EXERCISE DESCRIPTION
Please give each line of the records below as a JSON list of strings, one string per line, leaving out blank lines.

>>>

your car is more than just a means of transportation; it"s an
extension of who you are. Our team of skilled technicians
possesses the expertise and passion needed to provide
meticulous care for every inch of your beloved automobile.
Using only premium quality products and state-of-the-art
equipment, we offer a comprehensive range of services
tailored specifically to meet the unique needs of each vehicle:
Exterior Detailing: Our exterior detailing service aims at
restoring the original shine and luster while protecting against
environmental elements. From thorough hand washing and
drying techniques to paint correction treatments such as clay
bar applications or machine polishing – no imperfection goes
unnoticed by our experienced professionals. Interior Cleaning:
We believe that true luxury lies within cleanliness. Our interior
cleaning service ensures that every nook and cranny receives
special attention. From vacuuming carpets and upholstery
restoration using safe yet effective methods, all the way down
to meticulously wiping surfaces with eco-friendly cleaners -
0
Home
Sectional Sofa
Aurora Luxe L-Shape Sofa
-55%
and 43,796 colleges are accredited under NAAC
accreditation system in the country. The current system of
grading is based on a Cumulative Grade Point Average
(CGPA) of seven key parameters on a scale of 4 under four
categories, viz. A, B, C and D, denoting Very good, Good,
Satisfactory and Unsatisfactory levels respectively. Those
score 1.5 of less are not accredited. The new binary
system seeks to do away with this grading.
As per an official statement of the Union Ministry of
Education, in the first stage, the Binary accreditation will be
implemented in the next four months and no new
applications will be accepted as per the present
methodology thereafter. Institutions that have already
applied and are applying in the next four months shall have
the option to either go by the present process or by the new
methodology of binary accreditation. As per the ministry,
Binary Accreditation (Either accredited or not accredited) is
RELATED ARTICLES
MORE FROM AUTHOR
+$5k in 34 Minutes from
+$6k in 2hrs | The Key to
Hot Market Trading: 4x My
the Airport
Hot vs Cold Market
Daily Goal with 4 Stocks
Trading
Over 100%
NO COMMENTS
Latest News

<<<

SOLUTION FOR THIS EXERCISE
[
  "your car is more than just a means of transportation; it\"s an",
  "extension of who you are. Our team of skilled technicians",
  "possesses the expertise and passion needed to provide",
  "meticulous care for every inch of your beloved automobile.",
  "Using only premium quality products and state-of-the-art",
  "equipment, we offer a comprehensive range of services",
  "tailored specifically to meet the unique needs of each vehicle:",
  "Exterior Detailing: Our exterior detailing service aims at",
  "restoring the original shine and luster while protecting against",
  "environmental elements. From thorough hand washing and",
  "drying techniques to paint correction treatments such as clay",
  "bar applications or machine polishing – no imperfection goes",
  "unnoticed by our experienced professionals. Interior Cleaning:",
  "We believe that true luxury lies within cleanliness. Our interior",
  "cleaning service ensures that every nook and cranny receives",
  "special attention. From vacuuming carpets and upholstery",
  "restoration using safe yet effective methods, all the way down",
  "to meticulously wiping surfaces with eco-friendly cleaners -",
  "0",
  "Home",
  "Sectional Sofa",
  "Aurora Luxe L-Shape Sofa",
  "-55%",
  "and 43,796 colleges are accredited under NAAC",
  "accreditation system in the country. The current system of",
  "grading is based on a Cumulative Grade Point Average",
  "(CGPA) of seven key parameters on a scale of 4 under four",
  "categories, viz. A, B, C and D, denoting Very good, Good,",
  "Satisfactory and Unsatisfactory levels respectively. Those",
  "score 1.5 of less are not accredited. The new binary",
  "system seeks to do away with this grading.",
  "As per an official statement of the Union Ministry of",
  "Education, in the first stage, the Binary accreditation will be",
  "implemented in the next four months and no new",
  "applications will be accepted as per the present",
  "methodology thereafter. Institutions that have already",
  "applied and are applying in the next four months shall have",
  "the option to either go by the present process or by the new",
  "methodology of binary accreditation. As per the ministry,",
  "Binary Accreditation (Either accredited or not accredited) is",
  "RELATED ARTICLES",
  "MORE FROM AUTHOR",
  "+$5k in 34 Minutes from",
  "+$6k in 2hrs | The Key to",
  "Hot Market Trading: 4x My",
  "the Airport",
  "Hot vs Cold Market",
  "Daily Goal with 4 Stocks",
  "Trading",
  "Over 100%",
  "NO COMMENTS",
  "Latest News"
]